Deux professionnels de santé à l'origine du recours
Deux Strasbourgeois, le psychologue hospitalier Vincent Feireisen et le médecin Christian Chartier, sont à l'origine de ce recours. Ils avaient déjà saisi la justice au mois de mai, pour contester l’arrêté municipal rendant obligatoire le port du masque dans le centre-ville de Strasbourg."Nous se sommes pas du tout anti-masque", indique Vincent Feireisen. Le psychologue, touché par le covid entre mars et juin pointe "le caractère disproportionné de cet arrêté". "On met en place des contraintes, ce n'est pas de la prévention, mais une forme de contrôle social qui viole ostensiblement la vie privée car disproportionnée et inadéquate à ce qui est visé : la protection de la santé. Depuis le début de l'épidémie et sans contraintes, les gens dans les magasins et dans les lieux clos mettent le masque, car ils sont intelligents".
Selon lui, l'arrêté préfectoral du 7 août, qui rendait obligatoire le port du masque en extérieur sur les marchés, brocantes, et pour les rassemblement de plus de dix personnes, était "plus pertinent, plus mesuré". Le fait de devoir le porter systématiquement à l’extérieur, sur tout le territoire de la commune, même dans les parcs comme l'Orangerie, lui semble inutile.
"On a pas d’informations scientifiques bien établies concernant l’utilité du masque à l’extérieur si la distanciation physique peut être respectée" explique-t-il. "Si une distance physique ne peut pas être possible, là ça prend du sens", précise-t-il. "Mieux vaut se centrer sur les espaces intérieurs, nous sommes du côté de la prévention, de l’éducation par la santé". "Si on infantilise les gens comme ça, où allons-nous ?, s'interroge le professionnel de santé.

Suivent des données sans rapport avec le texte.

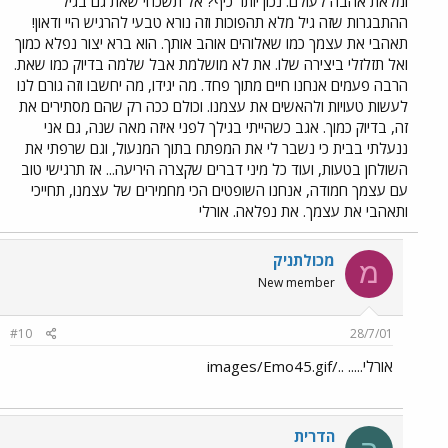
ומלאת אהבה לעולם. נכון יותר כיף? אל תשכחי שאת גם בגיל
ההתבגרות שזה גיל מלא תהפוכות וזה נורא טבעי להרגיש היי ודאון!
תאהבי את עצמך כמו שאלוהים אוהב אותך. הוא ברא יצור נפלא כמוך
ואל תזלזלי ביצירה שלו. את לא מושלמת אבל שלמה בדיוק כמו שאת.
הרבה פעמים אנחנו חיים מתוך פחד. מה יגידו, מה יחשבו וזה גורם לנו
לעשות טעויות ולהאשים את עצמנו. וכולם ככה רק שהם מסתירים את
זה, בדיוק כמוך. אגב כשהייתי בגילך לפני איזה מאה שנה, גם אני
ננעלתי בבית כי נשבר לי את המפתח בתוך המנעול, וגם שרפתי את
השולחן בטעות, ועוד כל מיני דברים שקצרה היריעה... אז תרגישי טוב
עם עצמך חמודה, אנחנו השופטים הכי מחמירים של עצמנו, תחייכי
ותאהבי את עצמך. את נפלאה. אורלי
מכולתניק
מ
New member
#10
28/7/01
אורלי..... ../images/Emo45.gif
הדרית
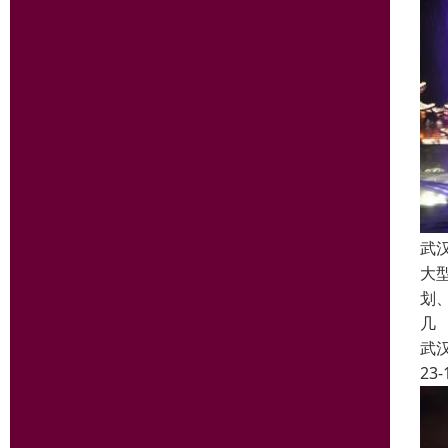
武
大
划
几
武
23-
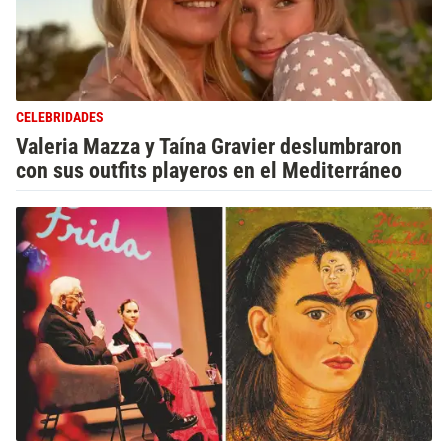
CELEBRIDADES
Valeria Mazza y Taína Gravier deslumbraron
con sus outfits playeros en el Mediterráneo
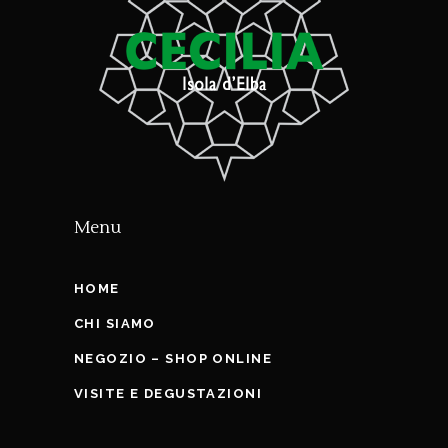
Menu
HOME
CHI SIAMO
NEGOZIO – SHOP ONLINE
VISITE E DEGUSTAZIONI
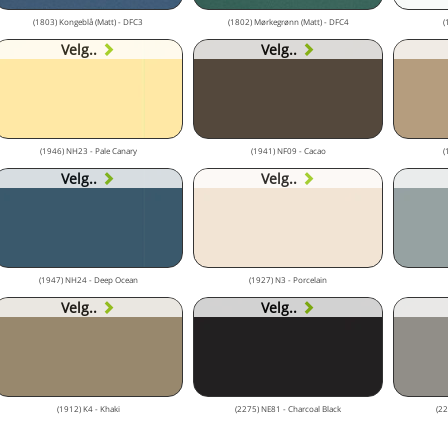
(1803) Kongeblå (Matt) - DFC3
(1802) Mørkegrønn (Matt) - DFC4
(
Velg..
Velg..
(1946) NH23 - Pale Canary
(1941) NF09 - Cacao
(
Velg..
Velg..
(1947) NH24 - Deep Ocean
(1927) N3 - Porcelain
Velg..
Velg..
(1912) K4 - Khaki
(2275) NE81 - Charcoal Black
(22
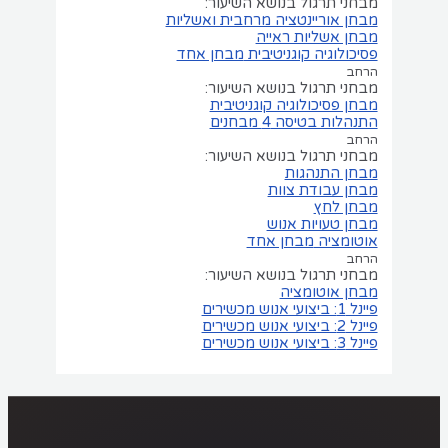
מבחני תרגול בנושא השיעור:
מבחן אוריינטציה מרחבית ואשליות
מבחן אשליות ראייה
פסיכולוגיה קוגניטיבית
מבחן אחד
הרחב
מבחני תרגול בנושא השיעור:
מבחן פסיכולוגיה קוגניטיבית
התנהלות בטיסה
4 מבחנים
הרחב
מבחני תרגול בנושא השיעור:
מבחן התנהגות
מבחן עבודת צוות
מבחן לחץ
מבחן טעויות אנוש
אוטומציה
מבחן אחד
הרחב
מבחני תרגול בנושא השיעור:
מבחן אוטומציה
פיינל 1: ביצועי אנוש מכשירים
פיינל 2: ביצועי אנוש מכשירים
פיינל 3: ביצועי אנוש מכשירים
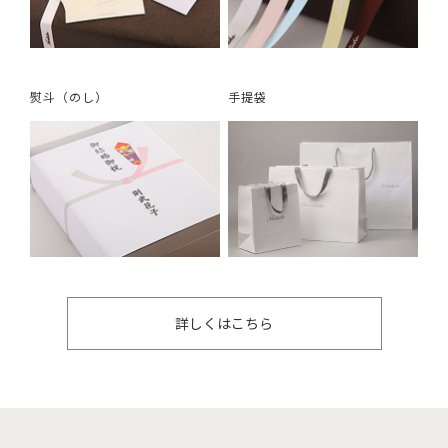
熨斗（のし）
手提袋
詳しくはこちら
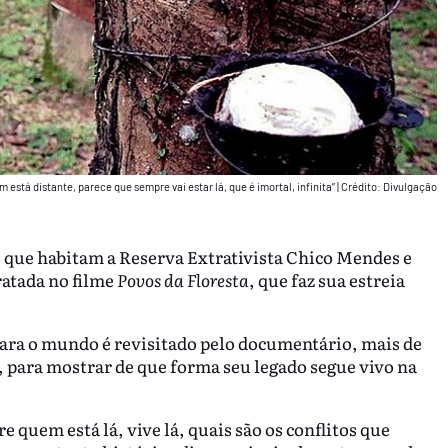
 está distante, parece que sempre vai estar lá, que é imortal, infinita”
|
Crédito: Divulgação
as que habitam a Reserva Extrativista Chico Mendes e
ratada no filme
Povos da Floresta
, que faz sua estreia
ara o mundo é revisitado pelo documentário, mais de
a, para mostrar de que forma seu legado segue vivo na
e quem está lá, vive lá, quais são os conflitos que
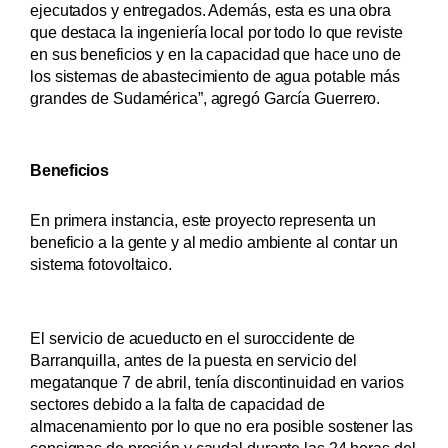
ejecutados y entregados. Además, esta es una obra
que destaca la ingeniería local por todo lo que reviste
en sus beneficios y en la capacidad que hace uno de
los sistemas de abastecimiento de agua potable más
grandes de Sudamérica”, agregó García Guerrero.
Beneficios
En primera instancia, este proyecto representa un
beneficio a la gente y al medio ambiente al contar un
sistema fotovoltaico.
El servicio de acueducto en el suroccidente de
Barranquilla, antes de la puesta en servicio del
megatanque 7 de abril, tenía discontinuidad en varios
sectores debido a la falta de capacidad de
almacenamiento por lo que no era posible sostener las
consignas de presión y caudal durante las 24 horas del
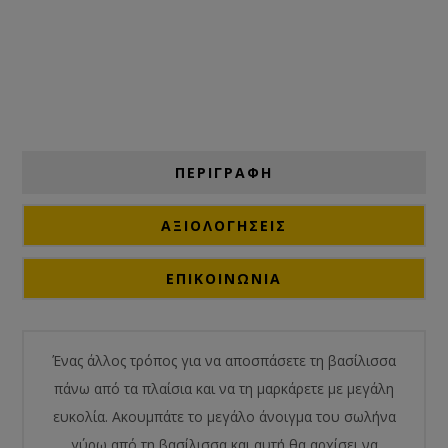
ΠΕΡΙΓΡΑΦΗ
ΑΞΙΟΛΟΓΉΣΕΙΣ
ΕΠΙΚΟΙΝΩΝΙΑ
Ένας άλλος τρόπος για να αποσπάσετε τη βασίλισσα
πάνω από τα πλαίσια και να τη μαρκάρετε με μεγάλη
ευκολία. Ακουμπάτε το μεγάλο άνοιγμα του σωλήνα
γύρω από τη βασίλισσα και αυτή θα αρχίσει να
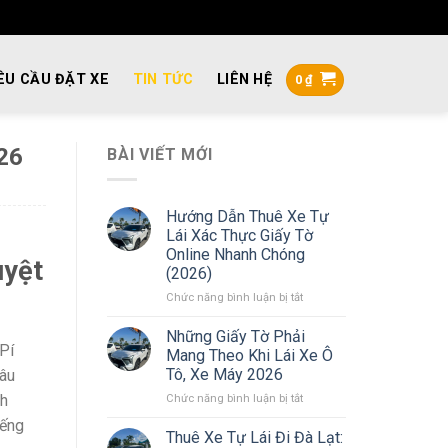
ÊU CẦU ĐẶT XE
TIN TỨC
LIÊN HỆ
0
₫
26
BÀI VIẾT MỚI
Hướng Dẫn Thuê Xe Tự
Lái Xác Thực Giấy Tờ
Online Nhanh Chóng
uyệt
(2026)
ở
Chức năng bình luận bị tắt
Hướng
Dẫn
Những Giấy Tờ Phải
Thuê
 Pí
Mang Theo Khi Lái Xe Ô
Xe
Tô, Xe Máy 2026
sâu
Tự
ở
nh
Chức năng bình luận bị tắt
Lái
Những
Xác
iếng
Giấy
Thực
Thuê Xe Tự Lái Đi Đà Lạt:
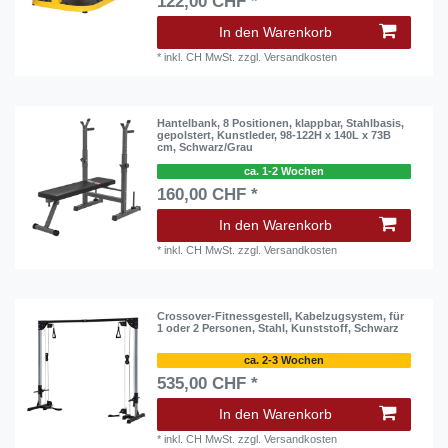
122,00 CHF *
In den Warenkorb
*
inkl. CH MwSt.
zzgl.
Versandkosten
Hantelbank, 8 Positionen, klappbar, Stahlbasis,
gepolstert, Kunstleder, 98-122H x 140L x 73B
cm, Schwarz/Grau
ca. 1-2 Wochen
160,00 CHF *
In den Warenkorb
*
inkl. CH MwSt.
zzgl.
Versandkosten
Crossover-Fitnessgestell, Kabelzugsystem, für
1 oder 2 Personen, Stahl, Kunststoff, Schwarz
ca. 2-3 Wochen
535,00 CHF *
In den Warenkorb
*
inkl. CH MwSt.
zzgl.
Versandkosten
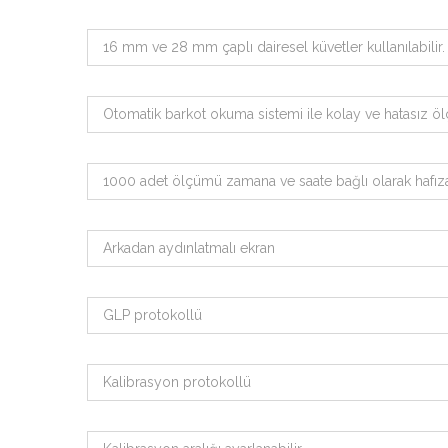
16 mm ve 28 mm çaplı dairesel küvetler kullanılabilir.
Otomatik barkot okuma sistemi ile kolay ve hatasız ö
1000 adet ölçümü zamana ve saate bağlı olarak hafızay
Arkadan aydınlatmalı ekran
GLP protokollü
Kalibrasyon protokollü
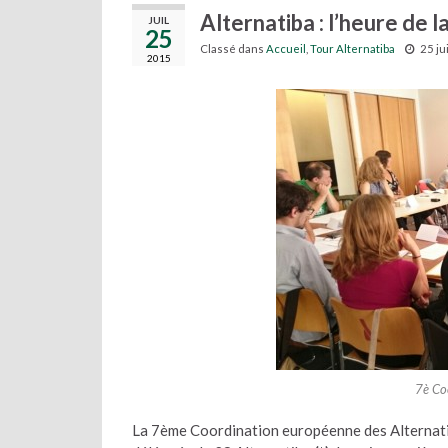
Alternatiba : l’heure de l
JUIL
25
Classé dans
Accueil
,
Tour Alternatiba
25 ju
2015
7è Co
La 7ème Coordination européenne des Alternatib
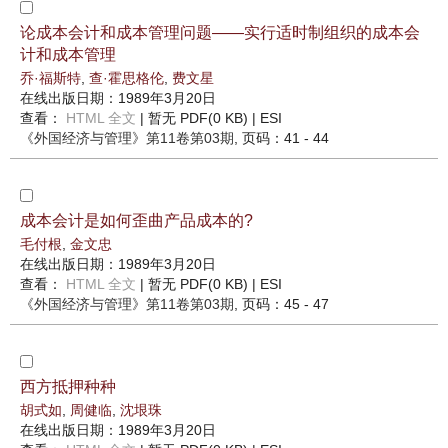
论成本会计和成本管理问题——实行适时制组织的成本会
计和成本管理
乔·福斯特
,
查·霍思格伦
,
费文星
在线出版日期：1989年3月20日
查看：
HTML 全文
| 暂无 PDF(0 KB) |
ESI
《外国经济与管理》
第11卷第03期
, 页码：41 - 44
成本会计是如何歪曲产品成本的?
毛付根
,
金文忠
在线出版日期：1989年3月20日
查看：
HTML 全文
| 暂无 PDF(0 KB) |
ESI
《外国经济与管理》
第11卷第03期
, 页码：45 - 47
西方抵押种种
胡式如
,
周健临
,
沈垠珠
在线出版日期：1989年3月20日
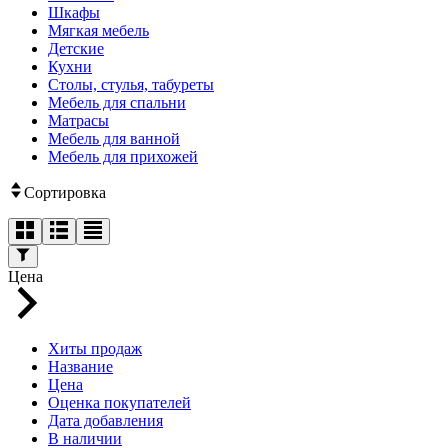
Шкафы
Мягкая мебель
Детские
Кухни
Столы, стулья, табуреты
Мебель для спальни
Матрасы
Мебель для ванной
Мебель для прихожей
Сортировка
Цена
Хиты продаж
Название
Цена
Оценка покупателей
Дата добавления
В наличии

Mercredi, les deux hommes ont appelé la préfète "à se rapprocher des maires des villes concernées, afin de définir avec nos élu.e.s les horaires et les lieux où le port du masque à l’extérieur constituera un outil supplémentaire de protection contre l’épidémie, en association avec les gestes barrières indispensables." "C'est une victoire et une satisfaction, c'est exactement ce qu'on avait plaidé", mardi à l'audience, a réagi le même jour leur avocat, Me Marc Jantkowiak.